The ligands/activators for peroxisome proliferator-activated receptor α (PPARα) and PPARγ increase Cu2+, Zn2+-superoxide dismutase and decrease p22phox message expressions in primary endothelial cells

Abstract

We examined the effects of a variety of ligands/activators of the peroxisome proliferator-activated receptor (PPAR) on the expression of the superoxide scavenger enzyme, Cu2+,Zn2+-superoxide dismutase (CuZn-SOD), and the superoxide generating enzyme nicotinamide adenine dinucleotide phosphate (reduced form) (NADPH) oxidase in primary cultures of human umbilical vein endothelial cells (HUVEC) and human aorta endothelial cells (HAEC).
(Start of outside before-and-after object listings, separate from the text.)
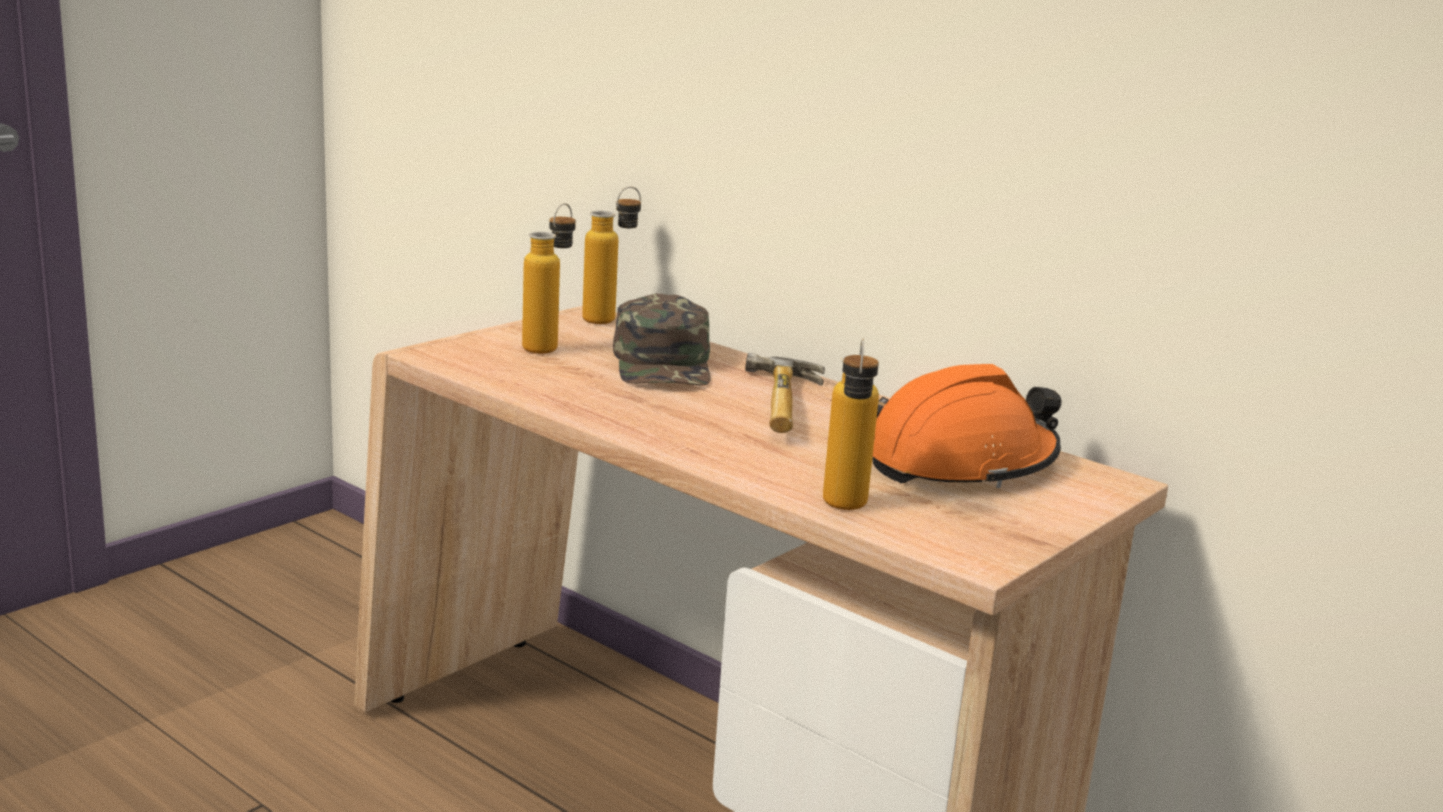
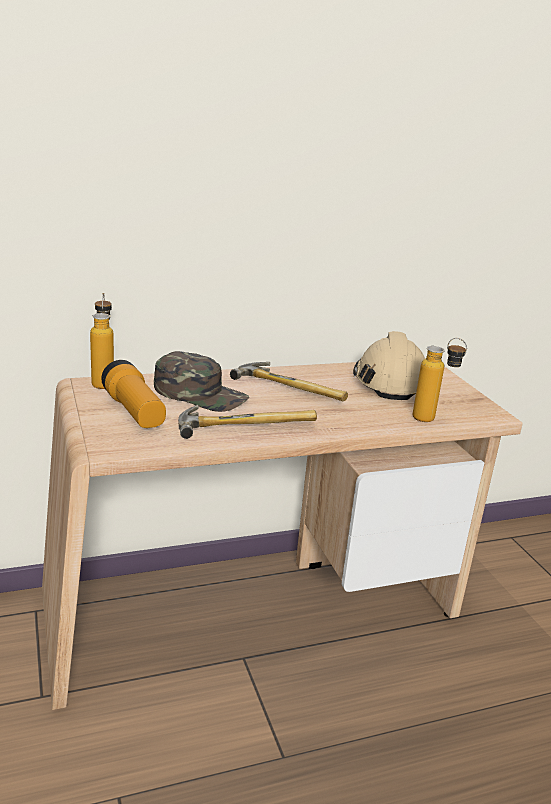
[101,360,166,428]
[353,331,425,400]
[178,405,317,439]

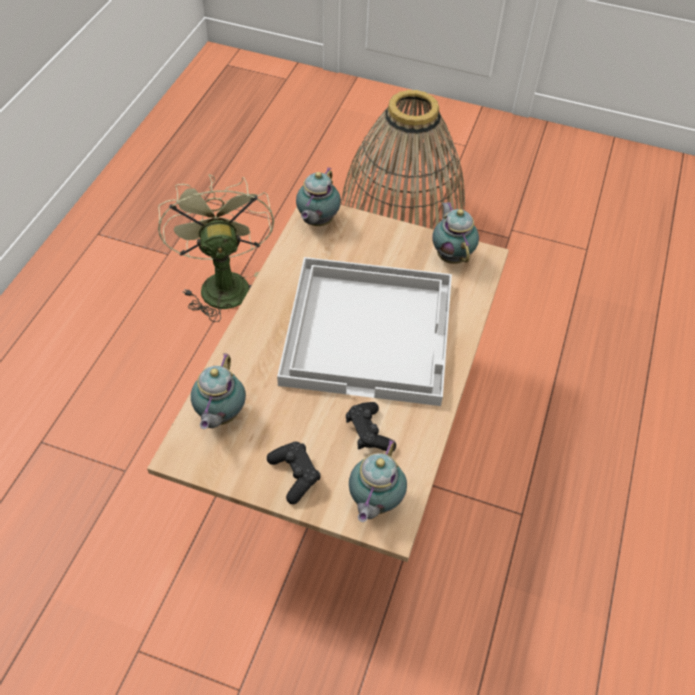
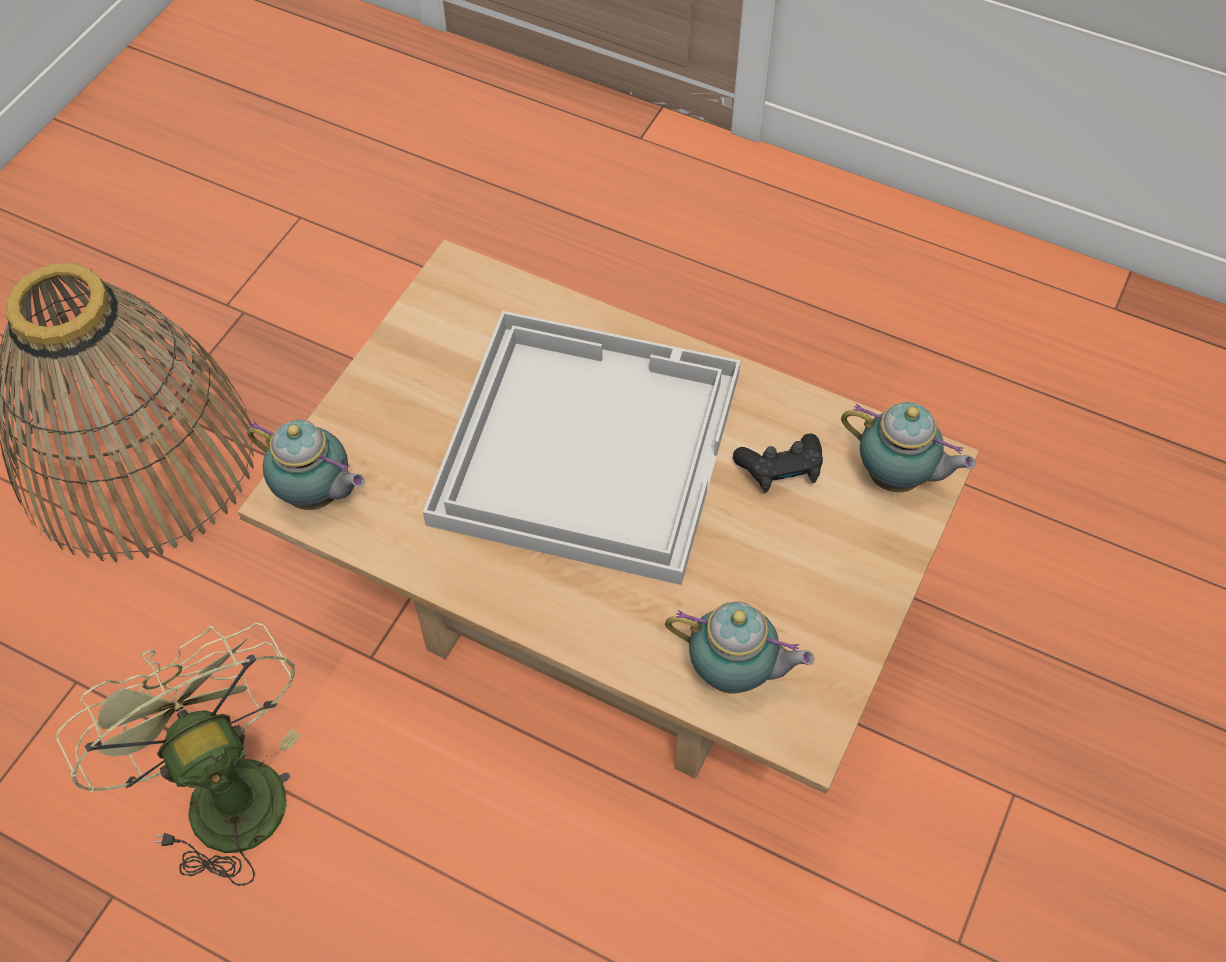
[56,622,301,886]
[432,202,479,264] (first image)
[267,441,321,504] (first image)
Our data show that 3 types of PPARs, PPARα, PPARβ/δ/Nuc1, and PPARγ are expressed in endothelial cells. Bezafibrate, which is a ligand/activator for PPARα, increased the CuZn-SOD gene expression and protein levels in endothelial cells. Troglitazone and pioglitazone, which are ligands/activators for PPARγ, also induced PPARα gene and protein expression and increased CuZn-SOD gene expression and protein levels in addition to increasing PPARγ gene and protein expression in endothelial cells. Moreover, with treatment of monounsaturated and polyunsaturated fatty acids (PUFA), the CuZn-SOD mRNA levels were positively correlated with PPARα mRNA levels (r = .872, P < .0001) in primary endothelial cells. In addition, the phorbol myristate acetate (PMA)-stimulated or PMA-nonstimulated 22-kd a-subunit (p22phox) mRNA levels and 47-kd a-subunit (p47phox) protein levels in NADPH oxidase were decreased by treatment with PPARα and PPARγ ligands/activators. These results suggest that PPARα and PPARγ gene and protein expression in endothelial cells may play a physiologic role as radical scavengers, although the details of these mechanisms remain to be established.